┌─ MATERIAL SHOWN

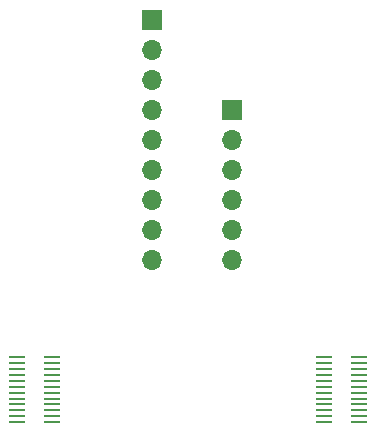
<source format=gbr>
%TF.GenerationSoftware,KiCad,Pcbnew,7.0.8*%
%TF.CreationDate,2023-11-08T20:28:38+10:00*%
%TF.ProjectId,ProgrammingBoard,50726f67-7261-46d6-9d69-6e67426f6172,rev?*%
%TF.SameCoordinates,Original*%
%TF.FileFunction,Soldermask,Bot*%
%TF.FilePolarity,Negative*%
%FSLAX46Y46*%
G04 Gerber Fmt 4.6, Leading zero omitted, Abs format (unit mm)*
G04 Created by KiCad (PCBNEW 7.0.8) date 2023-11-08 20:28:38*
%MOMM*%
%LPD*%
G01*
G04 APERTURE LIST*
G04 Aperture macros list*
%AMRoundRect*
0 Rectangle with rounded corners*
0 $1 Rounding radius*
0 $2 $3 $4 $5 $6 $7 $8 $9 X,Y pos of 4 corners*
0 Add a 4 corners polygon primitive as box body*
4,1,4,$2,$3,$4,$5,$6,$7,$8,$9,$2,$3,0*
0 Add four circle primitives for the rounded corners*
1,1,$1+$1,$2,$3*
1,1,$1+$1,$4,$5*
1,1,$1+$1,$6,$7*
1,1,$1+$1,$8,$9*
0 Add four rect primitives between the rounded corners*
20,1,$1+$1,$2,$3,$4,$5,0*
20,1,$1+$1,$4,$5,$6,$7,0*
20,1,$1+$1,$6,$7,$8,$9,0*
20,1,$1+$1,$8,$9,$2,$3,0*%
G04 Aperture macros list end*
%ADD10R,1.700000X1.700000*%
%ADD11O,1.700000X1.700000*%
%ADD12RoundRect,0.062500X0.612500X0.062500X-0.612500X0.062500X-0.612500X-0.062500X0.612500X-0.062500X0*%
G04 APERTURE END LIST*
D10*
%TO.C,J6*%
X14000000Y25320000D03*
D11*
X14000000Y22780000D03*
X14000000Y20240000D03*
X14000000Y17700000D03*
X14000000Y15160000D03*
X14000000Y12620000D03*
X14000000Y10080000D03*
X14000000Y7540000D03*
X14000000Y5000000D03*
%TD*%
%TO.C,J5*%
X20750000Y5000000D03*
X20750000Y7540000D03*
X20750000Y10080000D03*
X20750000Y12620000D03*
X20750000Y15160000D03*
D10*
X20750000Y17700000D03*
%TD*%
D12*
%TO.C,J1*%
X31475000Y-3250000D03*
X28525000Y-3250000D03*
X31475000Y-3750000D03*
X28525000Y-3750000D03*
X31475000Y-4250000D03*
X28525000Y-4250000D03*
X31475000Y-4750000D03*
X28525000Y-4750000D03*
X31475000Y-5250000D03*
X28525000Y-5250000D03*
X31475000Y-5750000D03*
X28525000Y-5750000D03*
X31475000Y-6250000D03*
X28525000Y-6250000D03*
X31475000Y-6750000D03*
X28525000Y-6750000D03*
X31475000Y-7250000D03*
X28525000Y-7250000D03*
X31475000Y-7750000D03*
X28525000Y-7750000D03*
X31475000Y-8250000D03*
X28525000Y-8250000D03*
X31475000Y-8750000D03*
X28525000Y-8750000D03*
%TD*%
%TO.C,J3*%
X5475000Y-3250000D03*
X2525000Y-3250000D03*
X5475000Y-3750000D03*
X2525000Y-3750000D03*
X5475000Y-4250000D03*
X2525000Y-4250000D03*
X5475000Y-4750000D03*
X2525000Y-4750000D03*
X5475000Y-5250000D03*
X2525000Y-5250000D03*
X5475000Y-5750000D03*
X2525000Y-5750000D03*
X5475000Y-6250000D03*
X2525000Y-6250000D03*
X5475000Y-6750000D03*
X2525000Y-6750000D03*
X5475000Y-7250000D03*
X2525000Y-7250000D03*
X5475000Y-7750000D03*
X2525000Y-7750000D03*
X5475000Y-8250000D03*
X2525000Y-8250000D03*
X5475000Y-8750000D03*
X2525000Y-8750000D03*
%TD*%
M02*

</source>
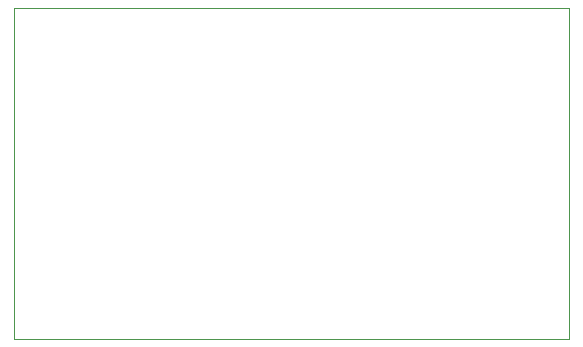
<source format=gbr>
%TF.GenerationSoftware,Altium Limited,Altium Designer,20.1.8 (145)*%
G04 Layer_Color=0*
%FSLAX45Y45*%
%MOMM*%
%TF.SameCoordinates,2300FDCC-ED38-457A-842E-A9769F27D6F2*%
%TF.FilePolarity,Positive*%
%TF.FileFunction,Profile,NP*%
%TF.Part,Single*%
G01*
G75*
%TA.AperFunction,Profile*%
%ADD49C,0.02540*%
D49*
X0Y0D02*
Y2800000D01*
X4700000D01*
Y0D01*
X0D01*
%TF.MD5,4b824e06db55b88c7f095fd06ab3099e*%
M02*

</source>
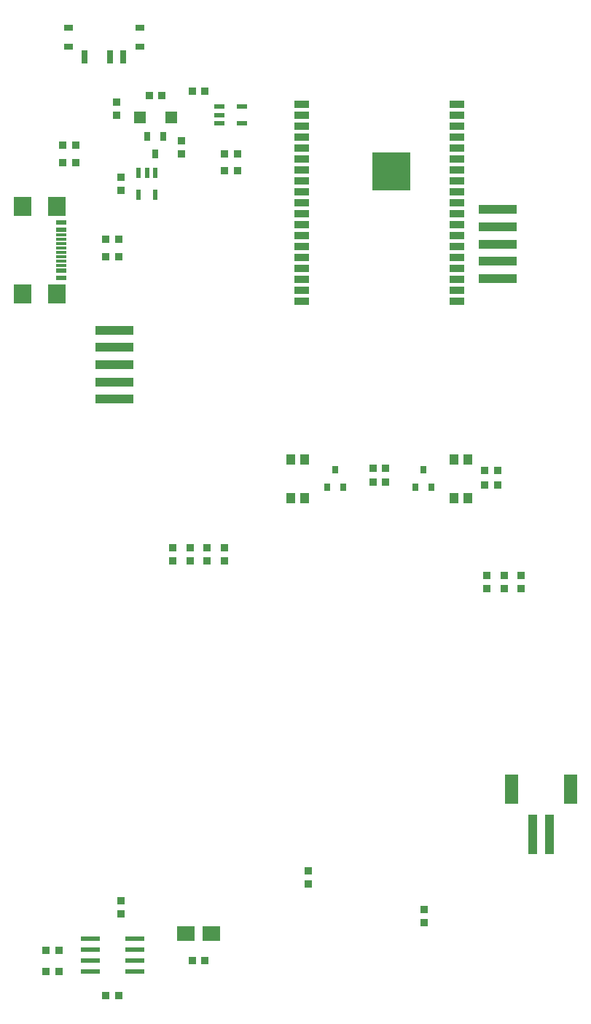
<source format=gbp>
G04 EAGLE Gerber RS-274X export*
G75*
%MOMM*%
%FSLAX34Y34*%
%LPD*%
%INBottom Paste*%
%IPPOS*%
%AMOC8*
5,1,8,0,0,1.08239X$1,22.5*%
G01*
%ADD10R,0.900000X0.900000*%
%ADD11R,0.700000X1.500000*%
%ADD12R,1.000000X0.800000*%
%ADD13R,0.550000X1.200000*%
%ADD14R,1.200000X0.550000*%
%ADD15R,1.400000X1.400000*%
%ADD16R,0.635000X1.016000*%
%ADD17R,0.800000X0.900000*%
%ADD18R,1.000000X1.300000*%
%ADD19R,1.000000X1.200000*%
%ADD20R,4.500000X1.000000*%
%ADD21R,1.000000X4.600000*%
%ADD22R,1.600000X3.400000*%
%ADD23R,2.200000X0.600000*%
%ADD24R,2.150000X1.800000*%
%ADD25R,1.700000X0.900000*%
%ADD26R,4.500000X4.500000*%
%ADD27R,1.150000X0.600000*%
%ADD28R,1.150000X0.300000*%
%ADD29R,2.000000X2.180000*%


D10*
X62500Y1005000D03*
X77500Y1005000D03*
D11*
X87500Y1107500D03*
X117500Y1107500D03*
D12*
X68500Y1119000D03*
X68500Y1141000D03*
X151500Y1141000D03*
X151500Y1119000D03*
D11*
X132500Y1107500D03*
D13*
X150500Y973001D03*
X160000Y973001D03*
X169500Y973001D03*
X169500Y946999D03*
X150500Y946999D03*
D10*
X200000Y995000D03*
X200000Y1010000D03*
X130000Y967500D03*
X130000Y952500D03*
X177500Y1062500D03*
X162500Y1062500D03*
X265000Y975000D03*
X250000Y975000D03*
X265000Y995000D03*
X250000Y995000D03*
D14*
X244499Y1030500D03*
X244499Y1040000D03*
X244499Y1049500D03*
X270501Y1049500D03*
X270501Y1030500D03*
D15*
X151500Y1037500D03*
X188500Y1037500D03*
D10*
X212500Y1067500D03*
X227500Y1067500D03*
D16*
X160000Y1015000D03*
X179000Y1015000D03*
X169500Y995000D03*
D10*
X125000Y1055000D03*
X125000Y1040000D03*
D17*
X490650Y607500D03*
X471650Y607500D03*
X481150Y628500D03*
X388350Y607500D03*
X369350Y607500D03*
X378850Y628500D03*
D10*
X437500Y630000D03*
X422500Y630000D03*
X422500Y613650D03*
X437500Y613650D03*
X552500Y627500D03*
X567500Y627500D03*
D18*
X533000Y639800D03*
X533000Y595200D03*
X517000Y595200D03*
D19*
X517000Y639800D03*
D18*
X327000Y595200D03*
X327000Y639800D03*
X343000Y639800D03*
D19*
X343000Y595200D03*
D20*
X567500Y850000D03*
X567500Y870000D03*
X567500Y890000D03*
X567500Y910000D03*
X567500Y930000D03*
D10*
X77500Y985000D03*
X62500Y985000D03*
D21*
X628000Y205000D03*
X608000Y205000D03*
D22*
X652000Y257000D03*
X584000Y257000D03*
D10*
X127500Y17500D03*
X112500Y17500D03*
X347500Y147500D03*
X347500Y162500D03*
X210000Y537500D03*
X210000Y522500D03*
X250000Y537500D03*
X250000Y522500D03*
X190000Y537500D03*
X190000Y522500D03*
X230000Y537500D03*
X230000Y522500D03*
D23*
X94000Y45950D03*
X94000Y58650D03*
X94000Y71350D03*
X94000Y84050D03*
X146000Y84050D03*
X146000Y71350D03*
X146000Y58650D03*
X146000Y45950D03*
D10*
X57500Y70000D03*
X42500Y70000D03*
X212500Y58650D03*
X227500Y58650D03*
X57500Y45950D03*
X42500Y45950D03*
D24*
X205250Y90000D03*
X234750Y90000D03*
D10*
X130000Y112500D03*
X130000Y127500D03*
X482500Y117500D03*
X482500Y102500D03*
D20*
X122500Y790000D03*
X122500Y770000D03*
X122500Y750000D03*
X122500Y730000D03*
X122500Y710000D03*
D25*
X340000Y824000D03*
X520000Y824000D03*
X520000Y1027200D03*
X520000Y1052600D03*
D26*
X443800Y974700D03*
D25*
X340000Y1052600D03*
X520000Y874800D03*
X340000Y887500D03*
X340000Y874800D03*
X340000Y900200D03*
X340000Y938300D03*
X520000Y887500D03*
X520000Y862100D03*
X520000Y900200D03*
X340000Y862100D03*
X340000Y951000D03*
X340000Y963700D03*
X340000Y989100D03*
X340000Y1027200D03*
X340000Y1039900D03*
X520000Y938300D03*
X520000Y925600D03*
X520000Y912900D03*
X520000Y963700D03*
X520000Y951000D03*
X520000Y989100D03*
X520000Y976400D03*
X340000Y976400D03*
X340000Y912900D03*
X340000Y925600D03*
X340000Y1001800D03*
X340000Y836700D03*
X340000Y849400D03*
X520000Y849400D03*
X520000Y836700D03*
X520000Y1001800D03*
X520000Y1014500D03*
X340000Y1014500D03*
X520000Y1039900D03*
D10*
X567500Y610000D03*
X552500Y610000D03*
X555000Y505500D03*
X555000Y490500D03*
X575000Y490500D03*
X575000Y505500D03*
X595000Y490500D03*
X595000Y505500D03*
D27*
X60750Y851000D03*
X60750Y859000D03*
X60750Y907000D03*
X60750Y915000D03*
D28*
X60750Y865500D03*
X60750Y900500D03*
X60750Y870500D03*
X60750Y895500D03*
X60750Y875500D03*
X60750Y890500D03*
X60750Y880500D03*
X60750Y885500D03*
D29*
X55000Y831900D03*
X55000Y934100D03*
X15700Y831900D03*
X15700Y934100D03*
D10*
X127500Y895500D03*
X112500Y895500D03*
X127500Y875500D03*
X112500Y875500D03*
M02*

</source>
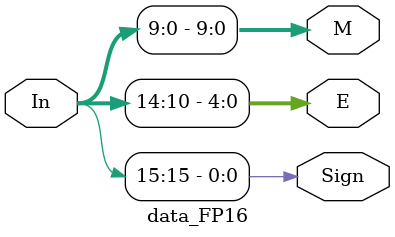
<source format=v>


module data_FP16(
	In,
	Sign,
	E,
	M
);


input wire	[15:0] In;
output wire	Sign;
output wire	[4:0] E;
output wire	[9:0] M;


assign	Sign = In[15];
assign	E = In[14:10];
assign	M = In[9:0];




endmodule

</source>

└─

* TASK TO CARRY OUT
Beginning with the line that contains "X340000Y849400D03*" and ending with the last line of the entries above, repeat each line exactly, but not the pictures.

* TASK SOLUTION
X340000Y849400D03*
X520000Y849400D03*
X520000Y836700D03*
X520000Y1001800D03*
X520000Y1014500D03*
X340000Y1014500D03*
X520000Y1039900D03*
D10*
X567500Y610000D03*
X552500Y610000D03*
X555000Y505500D03*
X555000Y490500D03*
X575000Y490500D03*
X575000Y505500D03*
X595000Y490500D03*
X595000Y505500D03*
D27*
X60750Y851000D03*
X60750Y859000D03*
X60750Y907000D03*
X60750Y915000D03*
D28*
X60750Y865500D03*
X60750Y900500D03*
X60750Y870500D03*
X60750Y895500D03*
X60750Y875500D03*
X60750Y890500D03*
X60750Y880500D03*
X60750Y885500D03*
D29*
X55000Y831900D03*
X55000Y934100D03*
X15700Y831900D03*
X15700Y934100D03*
D10*
X127500Y895500D03*
X112500Y895500D03*
X127500Y875500D03*
X112500Y875500D03*
M02*

</source>
<source format=v>


module data_FP16(
	In,
	Sign,
	E,
	M
);


input wire	[15:0] In;
output wire	Sign;
output wire	[4:0] E;
output wire	[9:0] M;


assign	Sign = In[15];
assign	E = In[14:10];
assign	M = In[9:0];




endmodule

</source>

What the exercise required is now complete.